Lo mismo ocurrió con los bienes suntuarios, que reaparecieron con un ropaje más ético y para tranquilidad de la alta estética. No era ya que los inmoralmente ricos compraran este tipo de artículos sin mesura, erigiendo museos a la falta de moderación, el mal gusto y el kitsch; era que los aficionados de corazón a tal o cual manifestación estética hacían sacrificios formidables de sus ingresos y comodidades para enaltecer sus vidas, otorgando de paso a los artistas el debido reconocimiento material y existencial por sus obras maestras.
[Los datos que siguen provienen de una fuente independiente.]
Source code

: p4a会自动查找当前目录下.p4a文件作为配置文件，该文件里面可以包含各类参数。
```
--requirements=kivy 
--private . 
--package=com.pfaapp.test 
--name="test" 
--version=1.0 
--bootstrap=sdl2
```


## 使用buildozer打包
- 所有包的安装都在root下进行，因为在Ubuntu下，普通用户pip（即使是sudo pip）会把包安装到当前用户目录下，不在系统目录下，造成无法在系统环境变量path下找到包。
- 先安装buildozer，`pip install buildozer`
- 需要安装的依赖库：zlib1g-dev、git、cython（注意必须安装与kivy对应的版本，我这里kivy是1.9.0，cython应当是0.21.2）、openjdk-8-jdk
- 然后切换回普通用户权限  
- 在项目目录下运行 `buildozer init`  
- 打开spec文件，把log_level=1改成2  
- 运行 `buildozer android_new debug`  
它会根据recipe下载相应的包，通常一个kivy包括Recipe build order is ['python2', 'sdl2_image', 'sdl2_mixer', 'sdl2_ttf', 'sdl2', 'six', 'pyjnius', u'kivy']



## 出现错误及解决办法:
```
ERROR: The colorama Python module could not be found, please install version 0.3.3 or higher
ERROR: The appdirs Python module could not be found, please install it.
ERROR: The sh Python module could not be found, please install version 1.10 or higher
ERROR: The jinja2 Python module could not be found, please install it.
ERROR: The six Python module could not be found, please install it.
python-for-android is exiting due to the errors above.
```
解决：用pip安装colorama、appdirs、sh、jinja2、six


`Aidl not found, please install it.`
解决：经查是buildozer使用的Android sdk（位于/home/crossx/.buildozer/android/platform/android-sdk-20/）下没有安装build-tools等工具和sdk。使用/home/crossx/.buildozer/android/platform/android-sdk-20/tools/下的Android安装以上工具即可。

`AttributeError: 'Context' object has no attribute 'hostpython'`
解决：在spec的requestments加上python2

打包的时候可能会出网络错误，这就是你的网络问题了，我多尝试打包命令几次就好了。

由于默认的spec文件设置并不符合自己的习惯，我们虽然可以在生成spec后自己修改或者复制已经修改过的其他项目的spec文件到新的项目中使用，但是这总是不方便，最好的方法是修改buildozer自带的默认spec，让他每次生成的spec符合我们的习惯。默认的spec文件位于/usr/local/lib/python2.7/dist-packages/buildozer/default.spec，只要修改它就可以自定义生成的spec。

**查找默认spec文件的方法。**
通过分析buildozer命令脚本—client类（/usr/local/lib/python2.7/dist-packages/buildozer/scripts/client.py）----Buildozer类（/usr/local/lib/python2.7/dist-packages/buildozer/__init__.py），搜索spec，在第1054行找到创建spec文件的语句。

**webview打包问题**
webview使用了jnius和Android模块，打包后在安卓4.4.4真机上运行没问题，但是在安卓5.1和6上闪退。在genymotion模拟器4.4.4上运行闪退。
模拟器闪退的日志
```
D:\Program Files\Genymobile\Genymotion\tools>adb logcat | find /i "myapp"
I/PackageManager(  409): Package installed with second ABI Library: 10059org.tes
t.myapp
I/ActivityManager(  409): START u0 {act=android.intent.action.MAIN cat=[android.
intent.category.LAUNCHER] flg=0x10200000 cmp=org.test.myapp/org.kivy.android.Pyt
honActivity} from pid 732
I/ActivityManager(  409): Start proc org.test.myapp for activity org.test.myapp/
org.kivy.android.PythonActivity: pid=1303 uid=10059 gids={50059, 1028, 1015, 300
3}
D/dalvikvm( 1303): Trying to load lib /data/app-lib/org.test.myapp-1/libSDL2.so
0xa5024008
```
No dejaron de haber problemas: no dejaron de haber humanos. No se acabaron la miseria ni el hambre ni las necesidades del alma. La especie de los simios lampiños simplemente se recuperó de esa fiebre de chucherías que le entró cuando dominó la mecánica y creyó haber matado los fantasmas, como si pudiera matar su imaginación, equivalente inmaterial del pulgar oponible. El cambio más significativo fue que las personas del común dejaron de pretender la decencia política al tiempo que defendían una economía del robo, el desperdicio y la adicción. Retirado el velo de ignorancia que cosquilleaba sus glándulas, también Los Expertos pudieron ver la asquerosidad que habían alcahueteado por varios siglos, entorpeciendo la acción ciudadana de los ingenuos que creían sus dogmas a ojos cerrados. Nadie cambió bienestar por pobreza; nadie renunció a ambiciones ni a sueños; sólo se cambió la masturbación degradante de los apetitos por la satisfacción mesurada de las necesidades, idea que sabios de Oriente y de Occidente habían anticipado hacía miles de años, como un vaticinio de esta ebriedad que sería la supuesta cúspide de la civilización, y del callejón sin salida en el que se meterían intentando cambiar la administración sin tocar la producción. No fue el amanecer de la utopía pero sí la primera revolución genuina desde la agricultura. La especie de los simios lampiños evolucionó por fin hacia nuevos desafíos y nuevas adaptaciones. Atrás quedó la larga Edad Oscura en la que se creyeron sólo materia.
[1] Y Monterroso y Calvino y Kafka y Saramago.
[2] Aclaración: Mente ociosa no necesariamente es sólo aquella que no se ocupa de nada, sino también aquella que es incapaz de hacer nada, que necesita desesperadamente la actividad continua, so pena de descubrir que no vive por ni para nada, que se ha poblado de trivialidades.